Iceland has been involved with CLARIN for a number of years, first becoming a member of the consortium of the CLARIN Preparatory Phase project in 2010, but without any funding. Since CLARIN ERIC was founded, Icelandic researchers have had numerous meetings with officials from the Ministry of Education, Science and Culture to advocate CLARIN membership. Despite not being a member of CLARIN, Iceland participated in the Nordic CLARIN Network, which was active from 2014–2017, and Icelandic researchers took part in a number of meetings and workshops organized by the network. In June 2017, the Nordic CLARIN Network arranged a workshop at the University of Iceland to discuss the possibility of Iceland joining CLARIN. The workshop was attended by representatives from five Icelandic institutions which possess language resources or make use of them in their work, and representatives from the Ministry of Education, Science and Culture, and the Icelandic Centre for Research. Bente Maegaard, Vice Executive director of CLARIN, and the National Coordinators for Sweden and Finland presented CLARIN for the workshop participants.
In October 2016, the Minister of Education, Science and Culture appointed a special language technology steering group which commissioned three language technology experts to work out a detailed project plan for Icelandic language technology. The project plan was handed to the Minister in June 2017, and by November of that year, the new government decided to implement the plan and fund it for the next five years. The project plan has a special chapter on CLARIN where the importance of Iceland joining CLARIN ERIC is emphasized. The benefits of membership for Iceland are explained in detail, by gaining access to numerous tools and resources, and to expertise in several matters. A great number of resources and tools will be developed within the Language Technology Program, and it is of utmost importance that they are described and stored according to established standards. The project plan points out that CLARIN could provide invaluable assistance in these matters.
Following the proposal made in the project plan, the Ministry of Education, Science and Culture decided to fund CLARIN ERIC membership. As it turned out, however, Icelandic law need to be changed if Iceland were to become a full member of CLARIN ERIC. Applying for observership was decided, in lieu of waiting for these changes in the law to be made. Iceland's application for observership was approved by the CLARIN ERIC General Assembly on November 22, 2018. In June 2019, the Icelandic Parliament (Alþingi) passed new law on European Research Infrastructure Consortia (ERICs) which made it possible for Iceland to become full member of ERICs.

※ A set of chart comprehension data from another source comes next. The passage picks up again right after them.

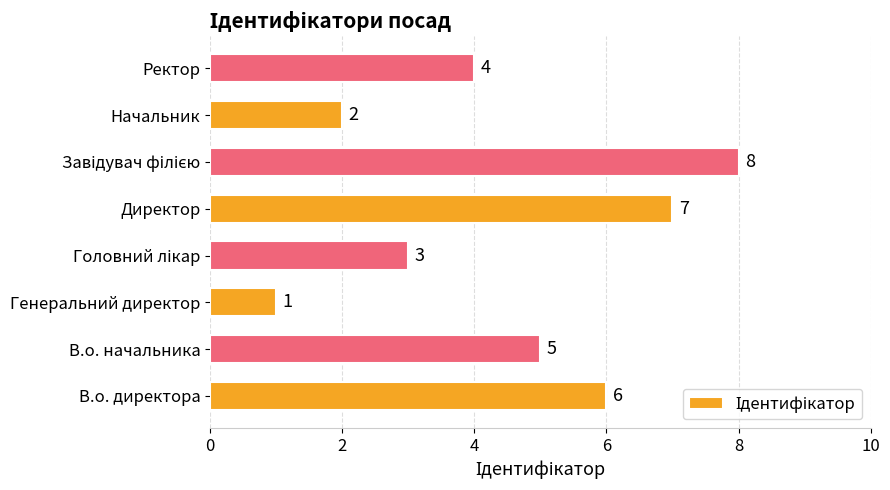

What is the ratio of the value at Директор to the value at В.о. директора?

1.2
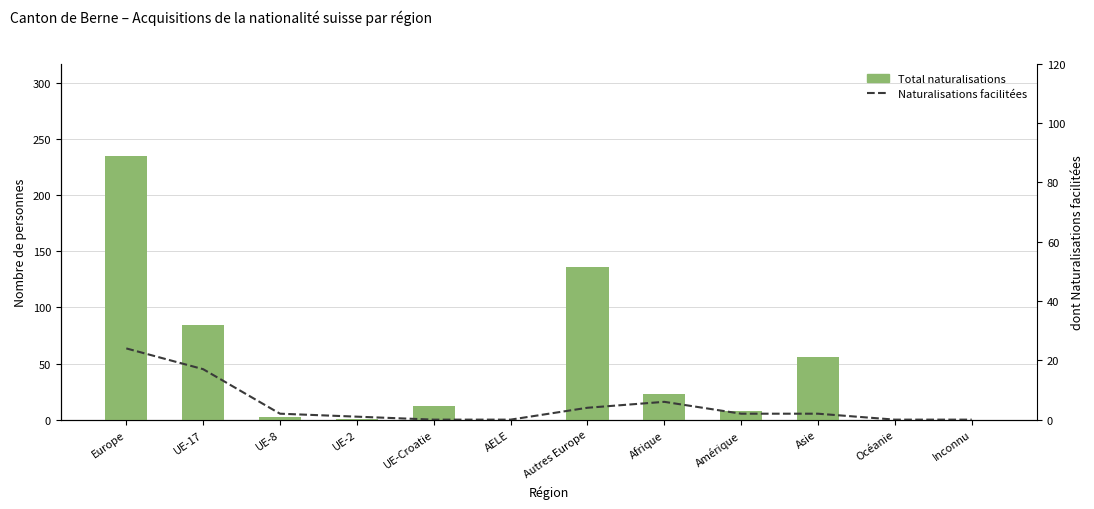

Which series changed the most between Europe and AELE?

Total naturalisations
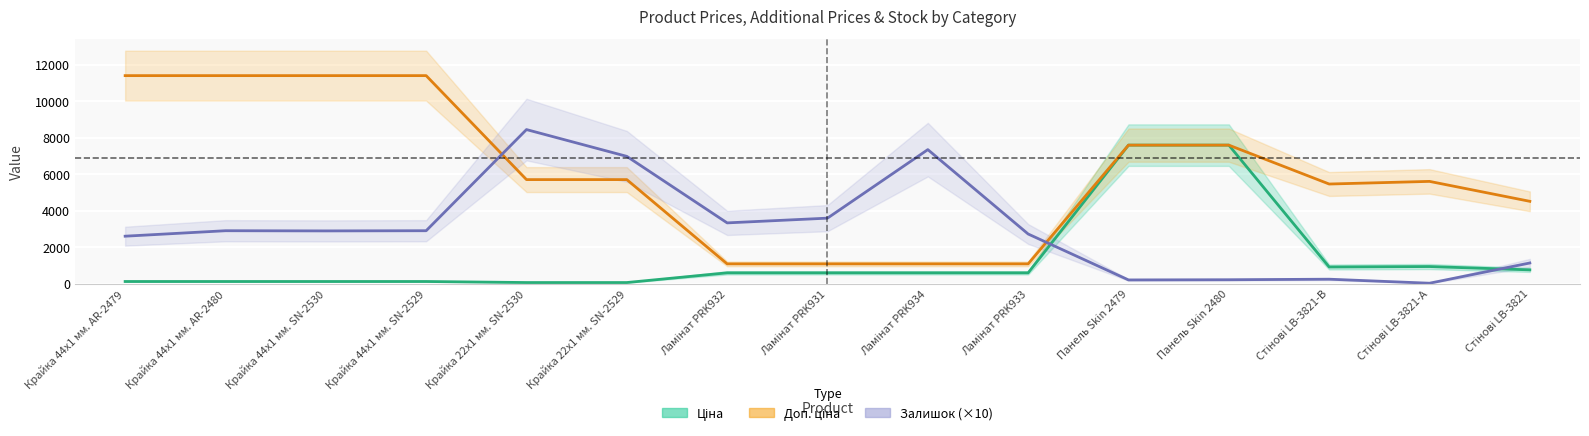

At which category does Залишок reach its first local valley?

Крайка 44x1 мм. SN-2530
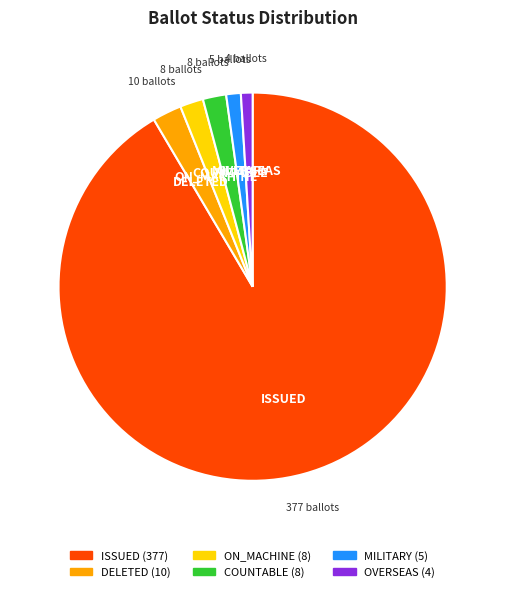

Which slice is the largest?

ISSUED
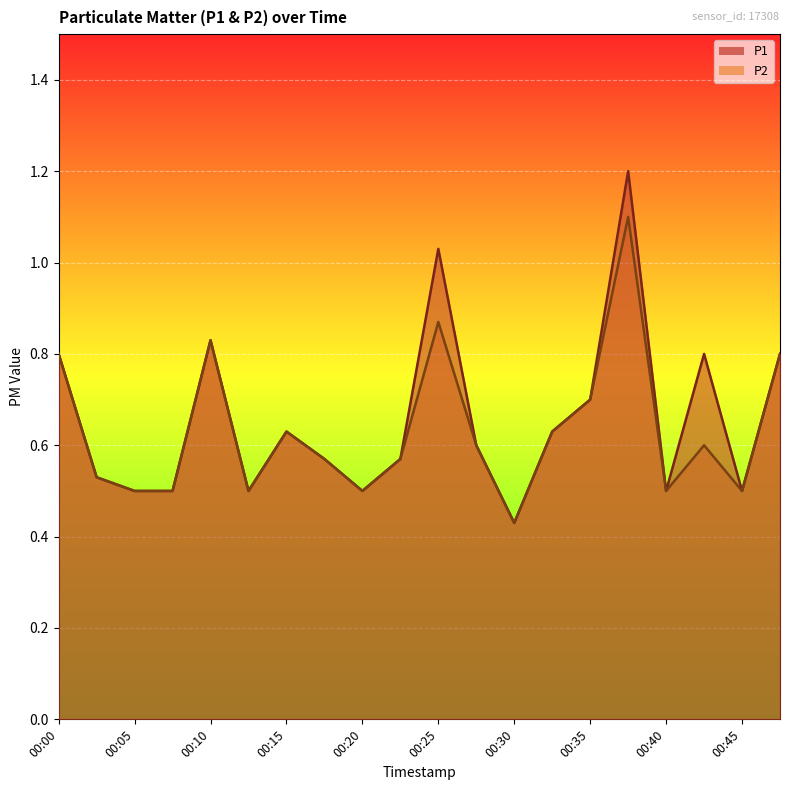

True or false: P1 and P2 cross at least once.

False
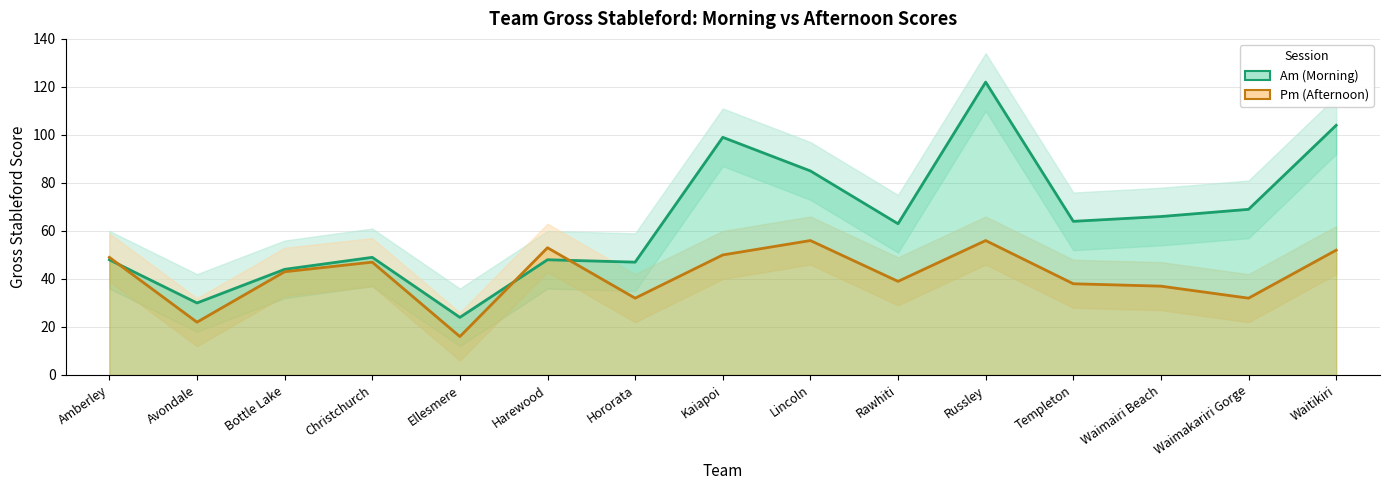

How many values in the Am (Morning) series exceed 63?

7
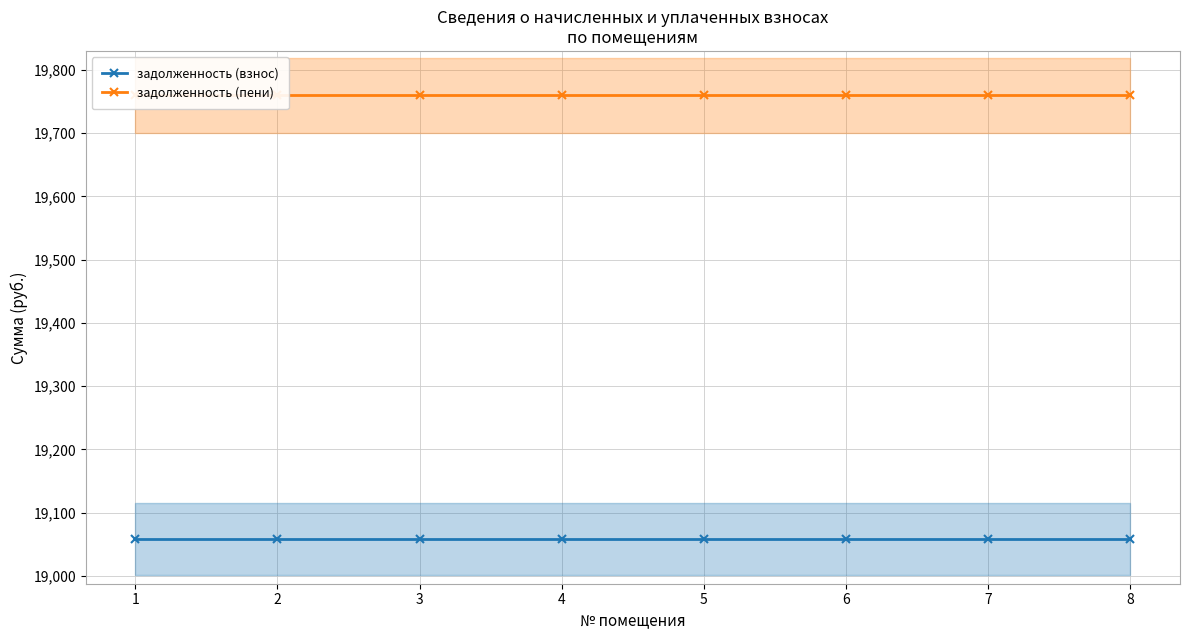

List the series in order of their peak value, lowest first.

задолженность (взнос), задолженность (пени)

The Minister of Education, Science and Culture decided in early 2020 that Iceland would apply for full membership in CLARIN ERIC. The application was approved in late February and Iceland became a full member of CLARIN ERIC from February 1, 2020. The membership agreement was signed on March 10, 2020.
The Ministry has assigned The Árni Magnússon Institute for Icelandic Studies the role of representing Iceland in CLARIN ERIC and leading an Icelandic CLARIN consortium. Ásgerður Kjartansdóttir, Senior Adviser in the Office of the Permanent Secretary in the Ministry will represent Iceland in the General Assembly, and Professor Emeritus Eiríkur Rögnvaldsson has been appointed as National Coordinator for Iceland.